*** Opening of EXCERPTED RECORDS ***
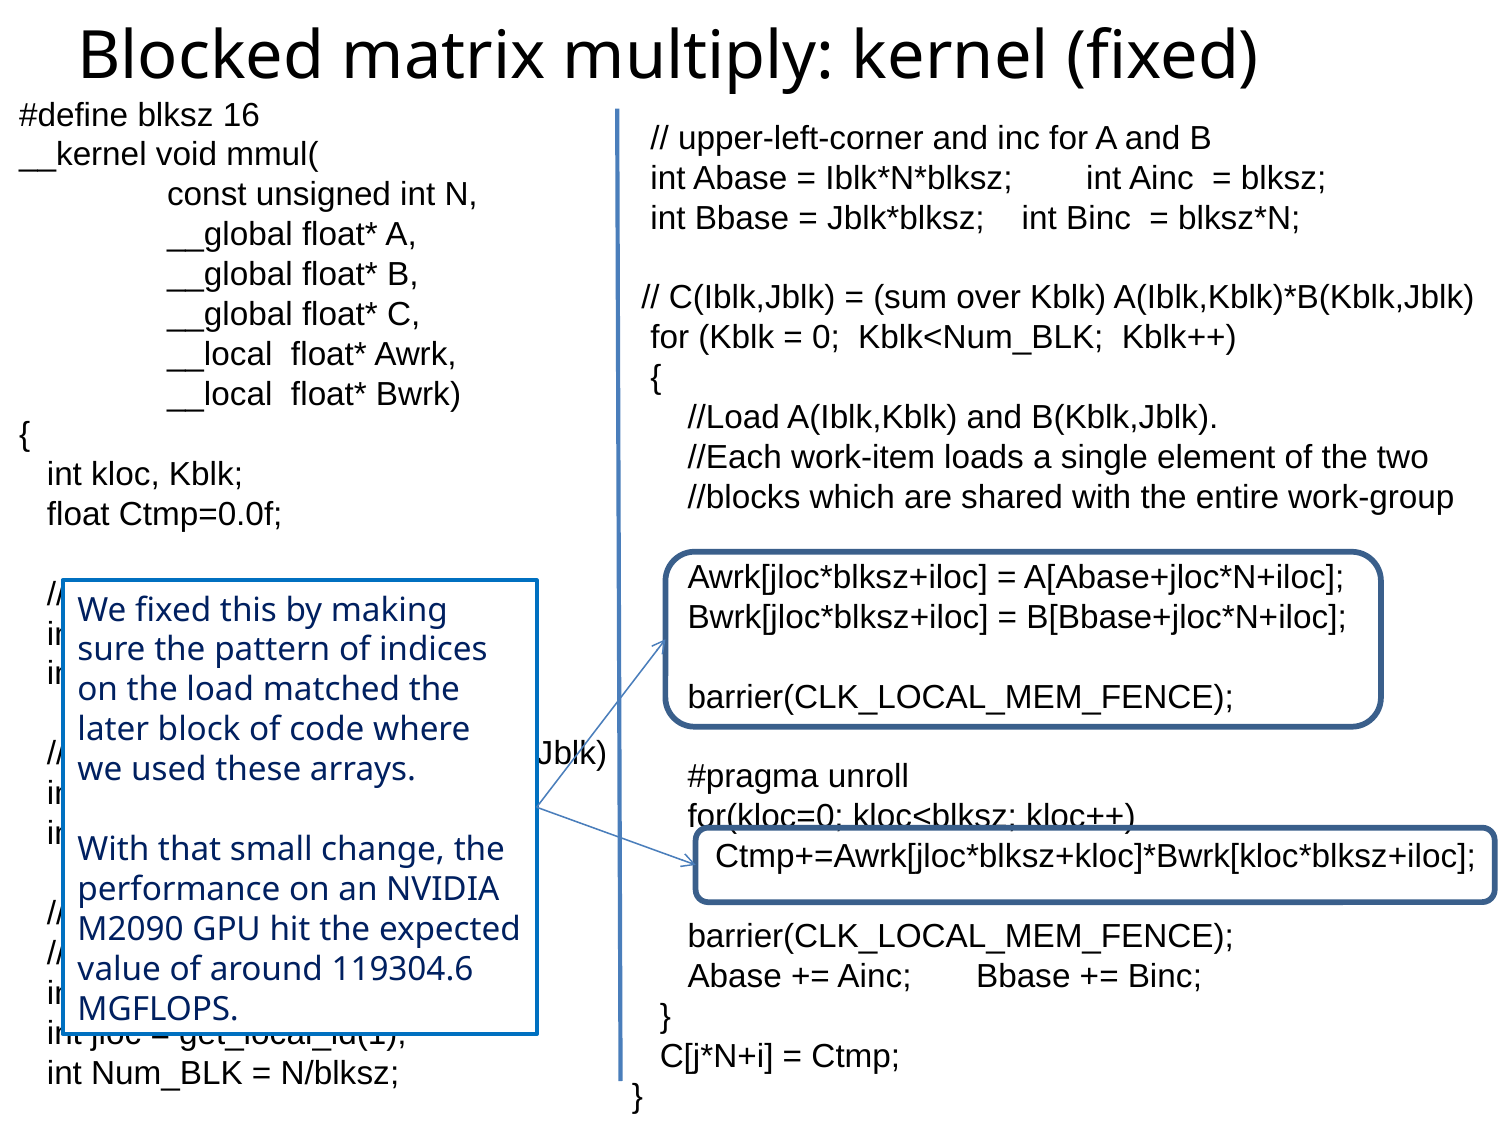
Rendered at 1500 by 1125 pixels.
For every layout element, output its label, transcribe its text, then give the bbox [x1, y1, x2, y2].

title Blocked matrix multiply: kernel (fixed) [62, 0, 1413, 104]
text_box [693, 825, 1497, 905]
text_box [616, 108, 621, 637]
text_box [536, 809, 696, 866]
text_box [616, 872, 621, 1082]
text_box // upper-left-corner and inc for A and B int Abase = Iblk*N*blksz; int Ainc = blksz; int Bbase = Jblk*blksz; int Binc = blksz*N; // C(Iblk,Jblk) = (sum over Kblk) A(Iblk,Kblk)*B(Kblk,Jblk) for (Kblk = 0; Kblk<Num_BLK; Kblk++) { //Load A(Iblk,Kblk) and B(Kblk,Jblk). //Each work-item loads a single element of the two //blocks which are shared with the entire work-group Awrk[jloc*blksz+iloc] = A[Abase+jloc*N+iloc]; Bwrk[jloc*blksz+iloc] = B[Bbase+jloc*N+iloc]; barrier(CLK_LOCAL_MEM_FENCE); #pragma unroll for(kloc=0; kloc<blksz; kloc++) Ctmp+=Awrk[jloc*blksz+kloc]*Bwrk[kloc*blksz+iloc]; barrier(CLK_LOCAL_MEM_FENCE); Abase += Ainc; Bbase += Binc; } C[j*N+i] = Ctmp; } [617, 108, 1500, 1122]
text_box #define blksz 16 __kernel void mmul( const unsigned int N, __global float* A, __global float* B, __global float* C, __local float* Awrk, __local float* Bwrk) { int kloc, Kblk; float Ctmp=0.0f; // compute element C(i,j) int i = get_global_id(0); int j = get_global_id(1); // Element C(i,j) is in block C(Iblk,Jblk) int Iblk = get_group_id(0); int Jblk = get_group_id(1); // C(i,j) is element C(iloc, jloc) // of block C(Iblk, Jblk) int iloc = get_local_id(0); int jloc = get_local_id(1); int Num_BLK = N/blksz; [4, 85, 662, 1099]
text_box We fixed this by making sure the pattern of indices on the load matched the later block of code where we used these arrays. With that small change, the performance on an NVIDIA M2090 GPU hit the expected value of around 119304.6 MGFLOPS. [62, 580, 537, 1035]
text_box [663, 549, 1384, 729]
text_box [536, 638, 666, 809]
*** Close of EXCERPTED RECORDS ***
(EXERCISE DIRECTIONS)
Start at the top of the entries and repeat each line exactly, ending at the line that contains "text_box [536, 809, 696, 866]". Pictures are not part of the copy.

(TASK ANSWER)
Rendered at 1500 by 1125 pixels.
For every layout element, output its label, transcribe its text, then give the bbox [x1, y1, x2, y2].

title Blocked matrix multiply: kernel (fixed) [62, 0, 1413, 104]
text_box [693, 825, 1497, 905]
text_box [616, 108, 621, 637]
text_box [536, 809, 696, 866]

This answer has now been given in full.